Even if Defendant did not include the above-enumerated documents in the Notice of Removal, for the most part they relate to the state court's management of this matter which terminated once removal was effectuated, or to process made within the confines of the state court action. As such, Defendant argues that any procedural defect in that regard is both de minimis and curable. The Court agrees. See Kuxhausen v. BMW Fin. Servs. NA LLC, 707 F.3d 1136, 1142 (9th Cir. 2013) (agreeing with other circuits that, even after the statutory time limit has expired, de minimis procedural defects are curable) (citing Countryman v. Farmers Ins. Exch., 639 F.3d 1270, 1272 (10th Cir.2011); Walton v. Bayer Corp., 643 F.3d 994, 999 (7th Cir. 2011)). "[T]he failure to include all state court pleadings and process with notice of removal is procedurally incorrect but is not a jurisdictional defect." Cook v. Randolph County, Ga., 573 F.3d 1143, 1150 (11th Cir. 2009). Courts have allowed defendants to amend removal petitions to correct procedural defects after the time period for removal has expired. Woodall v. Insurance Co. of North America, 582 F.Supp. 247, 248 (N.D. GA 1984).

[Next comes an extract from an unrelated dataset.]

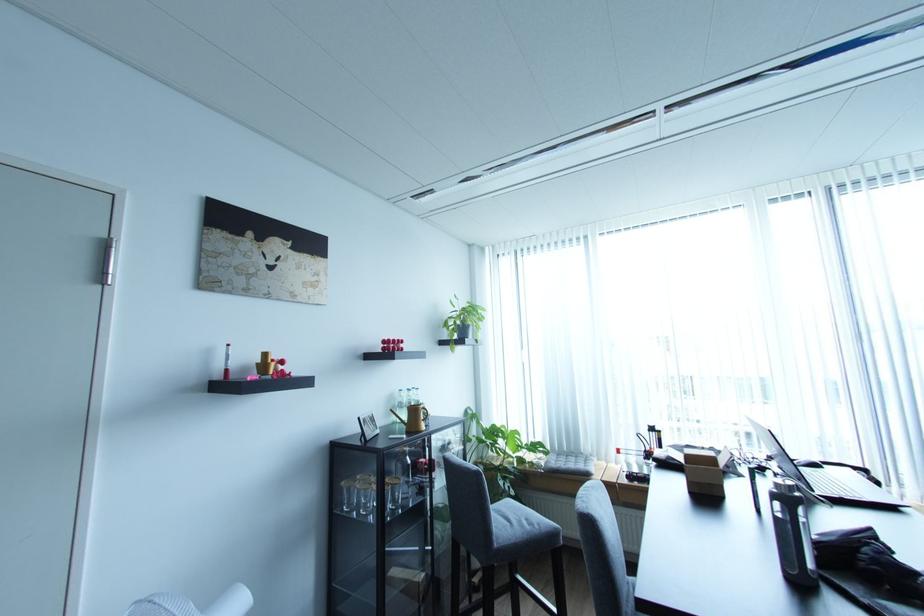
What do you see at coordinates (412, 418) in the screenshot? This screenshot has height=616, width=924. I see `the yellow pitcher handle` at bounding box center [412, 418].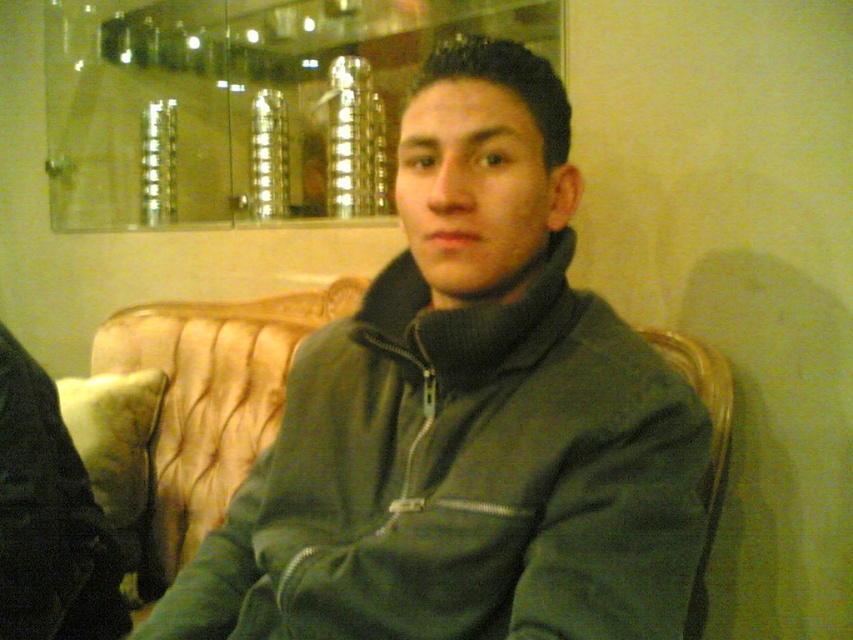
From the picture: Who is positioned more to the right, green matte jacket at center or black fabric at left?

Although Defendant claims it provided this Court with all "material" documents that provide the basis for its removal (see Def.'s Opp'n at 5:5-7), Plaintiffs correctly point out that any such interpretation of §1446(a) is incorrect due to the fact that the statute explicitly requires that "all process, pleadings, and orders" be provided. Pls.' Reply at 7:3-5. Nonetheless, while ESA was required to submit all documents served upon it with its Notice of Removal, ESA has now provided all documents in the state court case file. ECF No. 7-2, Ex. C. ESA has consequently cured any defect in its Notice of Removal and, as the case law cited above demonstrates, it is immaterial that the 30-day time limit has elapsed.

CONCLUSION

For the reasons stated above, Plaintiffs' Motion to Remand (ECF No. 5) is DENIED.

IT IS SO ORDERED.

FootNotes


1. Having concluded that oral argument would not be of material assistance, the Court submitted this matter on the briefs in accordance with Local Rule 230(g).
2. The following recitation of facts is taken, sometimes verbatim, from Plaintiffs' Complaint (Def.'s Notice of Removal, Ex. A., ECF No. 1) and Plaintiff's Motion to Remand (ECF No. 5).
3. Plaintiffs do not contest Defendant's statement regarding the Doe Defendants and their effect on diversity jurisdiction. It is well-established that "the citizenship of defendants sued under fictitious names shall be disregarded" for purposes of removal. 28 U.S.C. § 1441(a).
4. In opposition to this Motion, Defendant submitted the Declaration of Annette Rose (ECF No. 7-2) which indicates, inter alia, that the removal petition inadvertently described both the state of incorporation and the principal place of business as being in North Carolina despite the fact that Defendant is in fact incorporated in Delaware. The Rose Declaration corrects that scrivener's error, which does not change the diversity analysis as to ESA in any event since its citizenship is diverse under either scenario to Plaintiffs'.
5. Plaintiffs' evidentiary objections to the Hashe declaration are OVERRULED.
6. Courts have construed Cal. Civ. Proc. Code § 413.30 as authorizing service by email if it is reasonably calculated to give actual notice to the party to be served. Cisco Sys. v. Shaitor, 2018 U.S. Dist. LEXIS 106893 at *7-8 (N.D. Cal. June 25, 2018).
7. While Plaintiffs purport to cite § 1446, they fail to demonstrate what "receipt through service or otherwise" means, even though there is an abundance of case law discussing this issue. Instead of addressing the arguments made by Defendant, Plaintiffs merely copied and pasted their original argument into their Reply.